The Parker Project has used a fleet of four vehicles from Mitsubishi Motors Corporation, PSA Groupe and Nissan to demonstrate that vehicles from different car brands can contribute to supporting the electricity grid with vehicle to grid (V2G) services.
The aim of the Parker project is to validate that series-produced electric vehicles can support the power grid by becoming a vertically integrated resource both locally and system-wide. To do so, Parker is testing a wide range of new and existing grid services to examine how electric vehicles can best contribute to balancing the power system and—not least—whether electric vehicles can deliver such grid services across car brands.
This is the first time, three major automotive brands come together to demonstrate cross-brand V2G just as it is the most thorough and systematic cross-brand V2G service demonstration ever conducted.—Peter Bach Andersen, Senior Researcher at the Center for Electric Power and Energy, DTU Electrical Engineering and Project Manager of Parker
With the demonstrations kicked off in the second half of 2017, the project has now demonstrated that the vehicles are operational and able to deliver services across brands. The first tests conducted by Parker included grid services such as frequency regulation, voltage support and stacking.
For vehicles on a global scale to support the power system optimally, a universal definition for grid integration must be formed so that vehicles can connect with and balance the grid no matter brand and location, which is what the automotive brands Mitsubishi Motors Corporation, PSA Groupe and Nissan sets out to do in Parker together with Enel, Nuvve, Insero, Mitsubishi Corporation and the Technical University of Denmark (DTU).
Mitsubishi Motors Corporation is a pioneer in EVs and PHEVs and has been working on use of these vehicles as a storage battery for more than 5 years. The V2G demonstration conducted here in Denmark is a study to utilise EVs and PHEVs as a power interchange tool for society. We do expect EVs and PHEVs as social infrastructure will become more indispensable than ever before in the near future.—Vincent Cobee, Corporate Vice President at the Mitsubishi Motors Corporation
Parker’s test equipment includes seven Enel chargers and four different series-produced electric vehicles from the three different automotive brands. The vehicles have already integrated the V2G technology and are thereby capable of providing electricity back to the grid.

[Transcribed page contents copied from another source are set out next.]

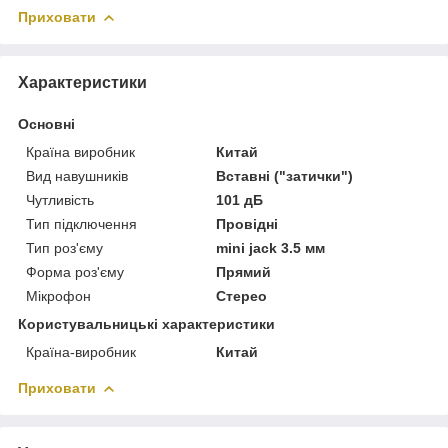
Приховати
Характеристики
Основні
Країна виробник
Китай
Вид навушників
Вставні ("затички")
Чутливість
101 дБ
Тип підключення
Провідні
Тип роз'єму
mini jack 3.5 мм
Форма роз'єму
Прямий
Мікрофон
Стерео
Користувальницькі характеристики
Країна-виробник
Китай
Приховати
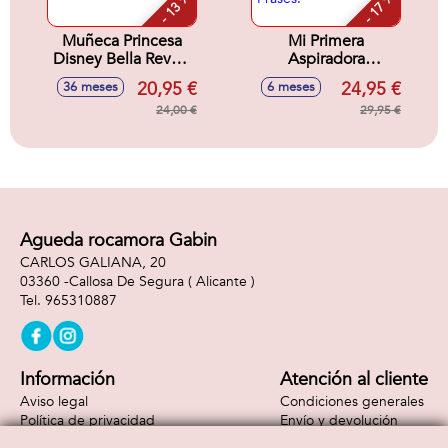
- 13 %
- 17 %
Muñeca Princesa
Mi Primera
Disney Bella Reveal
Aspiradora
Con Accesorios
Multilenguaje
20,95 €
24,95 €
36 meses
6 meses
Sorpresa.32x18x6
Fisher-Price Con 45
cm
24,00 €
Canciones, Sonidos
29,95 €
y Frases.
Agueda rocamora Gabin
CARLOS GALIANA, 20
03360 -
Callosa De Segura
( Alicante )
965310887
Información
Atención al cliente
Aviso legal
Condiciones generales
Política de privacidad
Envío y devolución
Política de cookies
Contacto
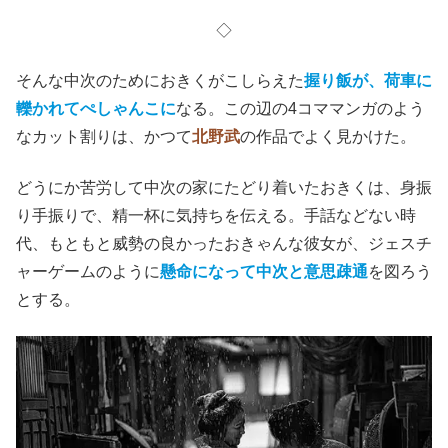
◇
そんな中次のためにおきくがこしらえた
握り飯が、荷車に
轢かれてぺしゃんこに
なる。この辺の4コママンガのよう
なカット割りは、かつて
北野武
の作品でよく見かけた。
どうにか苦労して中次の家にたどり着いたおきくは、身振
り手振りで、精一杯に気持ちを伝える。手話などない時
代、もともと威勢の良かったおきゃんな彼女が、ジェスチ
ャーゲームのように
懸命になって中次と意思疎通
を図ろう
とする。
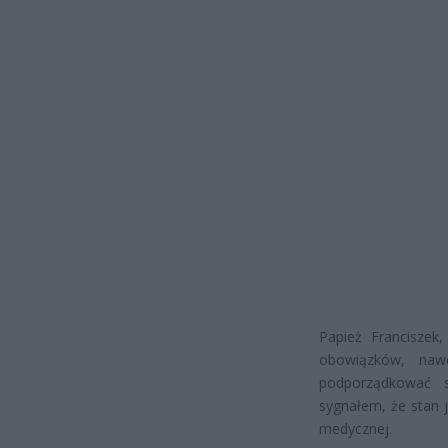
Papież Franciszek
obowiązków, naw
podporządkować s
sygnałem, że stan 
medycznej.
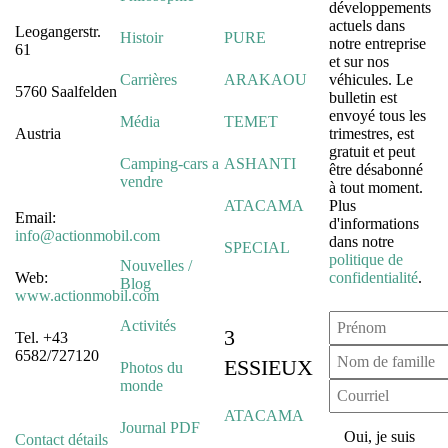
développements
actuels dans
Leogangerstr.
Histoir
PURE
notre entreprise
61
et sur nos
Carrières
ARAKAOU
véhicules. Le
5760 Saalfelden
bulletin est
envoyé tous les
Média
TEMET
Austria
trimestres, est
gratuit et peut
Camping-cars a
ASHANTI
être désabonné
vendre
à tout moment.
ATACAMA
Plus
Email:
d'informations
info@actionmobil.com
dans notre
SPECIAL
politique de
Nouvelles /
Web:
confidentialité
.
Blog
www.actionmobil.com
Activités
3
Tel. +43
6582/727120
ESSIEUX
Photos du
monde
ATACAMA
Journal PDF
Oui, je suis
Contact détails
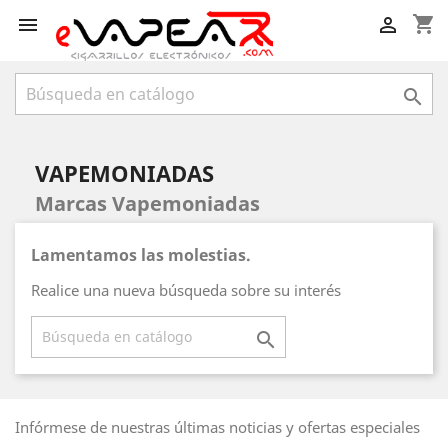
shopping_cart



VAPEMONIADAS
Marcas Vapemoniadas
Lamentamos las molestias.
Realice una nueva búsqueda sobre su interés

Infórmese de nuestras últimas noticias y ofertas especiales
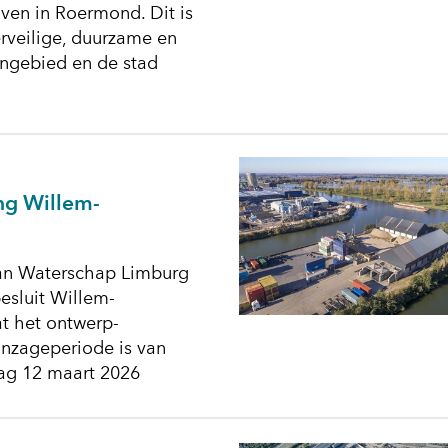
en in Roermond. Dit is
rveilige, duurzame en
ngebied en de stad
ing Willem-
 van Waterschap Limburg
esluit Willem-
t het ontwerp-
 inzageperiode is van
dag 12 maart 2026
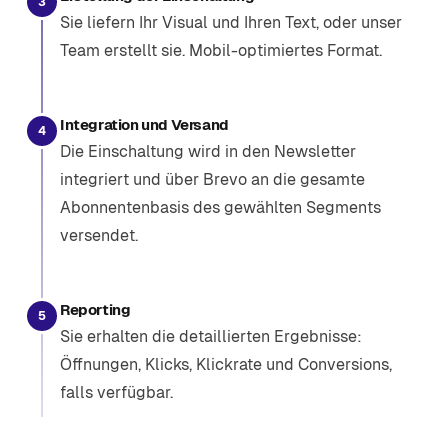
3
Sie liefern Ihr Visual und Ihren Text, oder unser
Team erstellt sie. Mobil-optimiertes Format.
Integration und Versand
4
Die Einschaltung wird in den Newsletter
integriert und über Brevo an die gesamte
Abonnentenbasis des gewählten Segments
versendet.
Reporting
5
Sie erhalten die detaillierten Ergebnisse:
Öffnungen, Klicks, Klickrate und Conversions,
falls verfügbar.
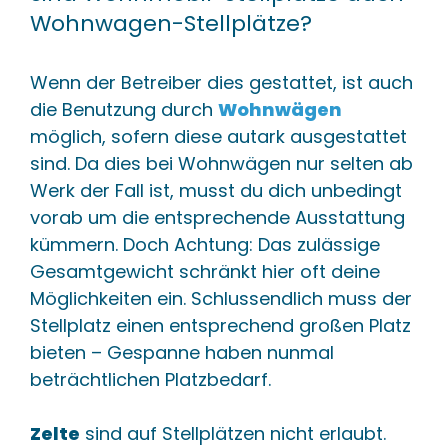
Wohnwagen-Stellplätze?
Wenn der Betreiber dies gestattet, ist auch
die Benutzung durch
Wohnwägen
möglich, sofern diese autark ausgestattet
sind. Da dies bei Wohnwägen nur selten ab
Werk der Fall ist, musst du dich unbedingt
vorab um die entsprechende Ausstattung
kümmern. Doch Achtung: Das zulässige
Gesamtgewicht schränkt hier oft deine
Möglichkeiten ein. Schlussendlich muss der
Stellplatz einen entsprechend großen Platz
bieten – Gespanne haben nunmal
beträchtlichen Platzbedarf.
Zelte
sind auf Stellplätzen nicht erlaubt.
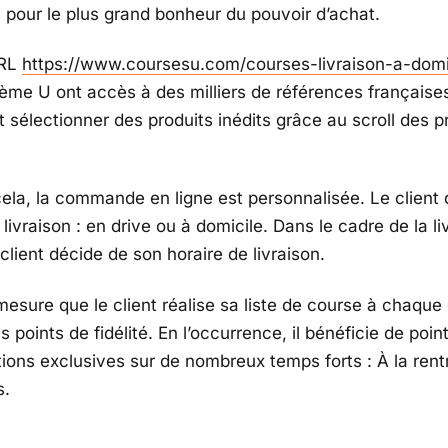
s pour le plus grand bonheur du pouvoir d’achat.
URL
https://www.coursesu.com/courses-livraison-a-domi
tème U ont accès à des milliers de références françaises
 sélectionner des produits inédits grâce au scroll des p
cela, la commande en ligne est personnalisée. Le client
livraison : en drive ou à domicile. Dans le cadre de la li
 client décide de son horaire de livraison.
 mesure que le client réalise sa liste de course à chaq
s points de fidélité. En l’occurrence, il bénéficie de point
tions exclusives sur de nombreux temps forts : À la rent
s.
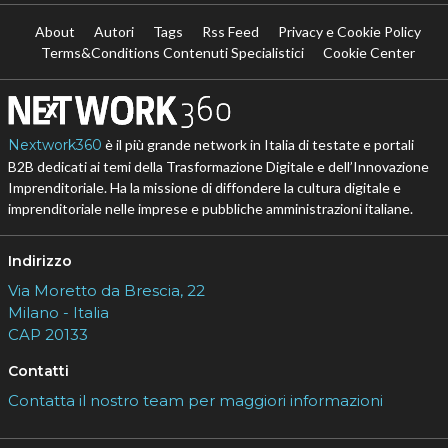
About
Autori
Tags
Rss Feed
Privacy e Cookie Policy
Terms&Conditions Contenuti Specialistici
Cookie Center
Nextwork360
è il più grande network in Italia di testate e portali
B2B dedicati ai temi della Trasformazione Digitale e dell’Innovazione
Imprenditoriale. Ha la missione di diffondere la cultura digitale e
imprenditoriale nelle imprese e pubbliche amministrazioni italiane.
Indirizzo
Via Moretto da Brescia, 22
Milano - Italia
CAP 20133
Contatti
Contatta il nostro team per maggiori informazioni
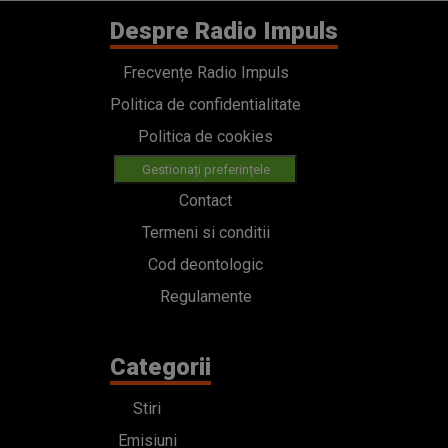
Despre Radio Impuls
Frecvențe Radio Impuls
Politica de confidentialitate
Politica de cookies
Gestionați preferințele
Contact
Termeni si conditii
Cod deontologic
Regulamente
Categorii
Stiri
Emisiuni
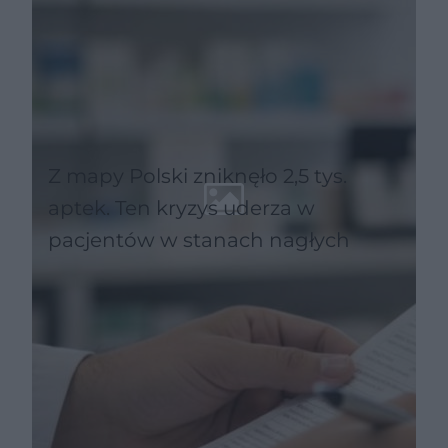
Z mapy Polski zniknęło 2,5 tys.
aptek. Ten kryzys uderza w
pacjentów w stanach nagłych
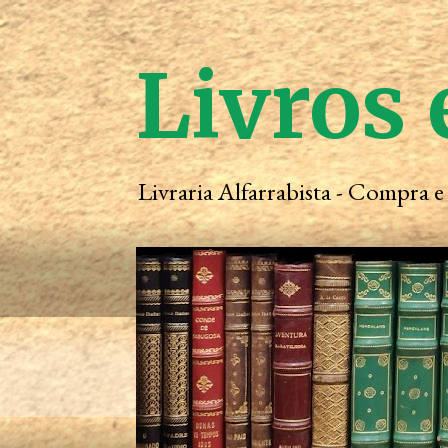
Livros 
Livraria Alfarrabista - Compra 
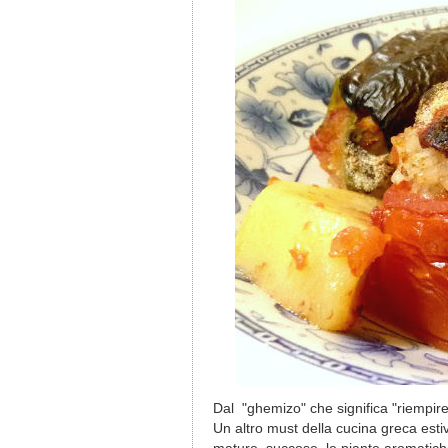
Dal "ghemizo" che significa "riempire
Un altro must della cucina greca esti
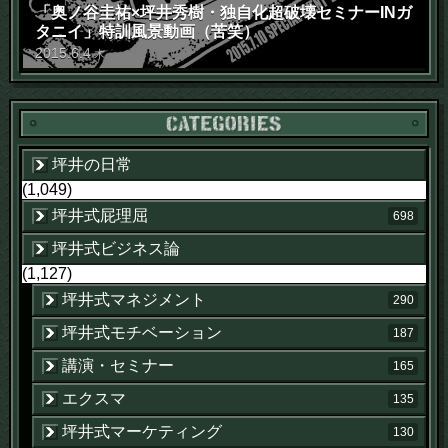
「奥ノ谷圭祐×坪井秀樹・独自化超破壊セミナーINガ
タニイ」特訓風景動画（苦笑）
2015
.
6
.
4
木
坪井の日常
(1,049)
坪井式屁理屈
698
坪井式ビジネス論
(1,127)
坪井式マネジメント
290
坪井式モチベーション
187
講演・セミナー
165
エクスマ
135
坪井式マーケティング
130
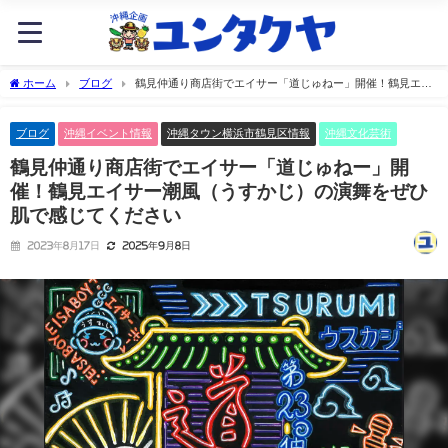
ホーム
ブログ
鶴見仲通り商店街でエイサー「道じゅねー」開催！鶴見エイ
サー潮風（うすかじ）の演舞をぜひ肌で感じてください
ブログ
沖縄イベント情報
沖縄タウン横浜市鶴見区情報
沖縄文化芸術
鶴見仲通り商店街でエイサー「道じゅねー」開
催！鶴見エイサー潮風（うすかじ）の演舞をぜひ
肌で感じてください
2023年8月17日
2025年9月8日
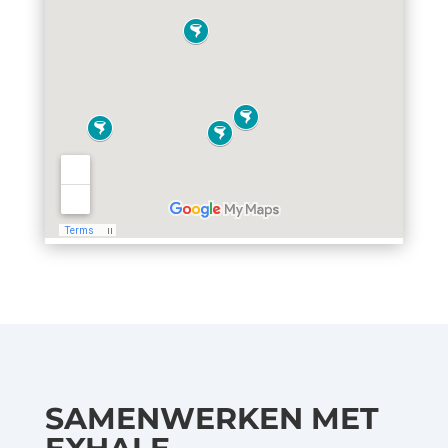
SAMENWERKEN MET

For us, V2G presents significant business opportunities, and we are making great strides in the advancement of this technology within the overall smart grid development so we can assure a balanced power system based on renewable energy.—Alberto Piglia, Enel’s Head of e-Mobility
Parker’s test plan contains 11 services which will be tested during the winter of 2017. Among other things, the project will asses the vehicles’ ability to provide frequency regulation, grid overload prevention and do real-time charging in accordance with a CO2 signal which informs the vehicle of when the CO2 emission from energy producers are at their lowest.
The first tests are the fundamental basis of the Parker project, creating a reference and validating a complex set of algorithms to deliver multiple services including frequency regulation and other ancillary services to the grid. Now that we have demonstrated that these vehicles can perform, the Parker project can focus on scalability and proceed to studying larger fleets integration on the Grid.—Gregory Poilasne, CEO of Nuvve Corporation
By the end of the project period, which will run until July 2018, Parker will be able to define which grid services and technical capabilities electric vehicles across car brands must support, and how these are best combined to balance the power system. Such analyses will be conducted in 2018 where the project will also continue its work towards developing a Grid Integrated Vehicle (GIV) certificate and explore the most viable commercial opportunities for grid integrated vehicles.
Parker is also interfacing with and pulling data from the Frederiksberg Pilot in Denmark, the world’s first commercial V2G hub. Furthermore, the project draws on the knowledge from previous projects, EDISON and Nikola, which laid the foundation for understanding the electric vehicle’s potential in balancing the Danish power system.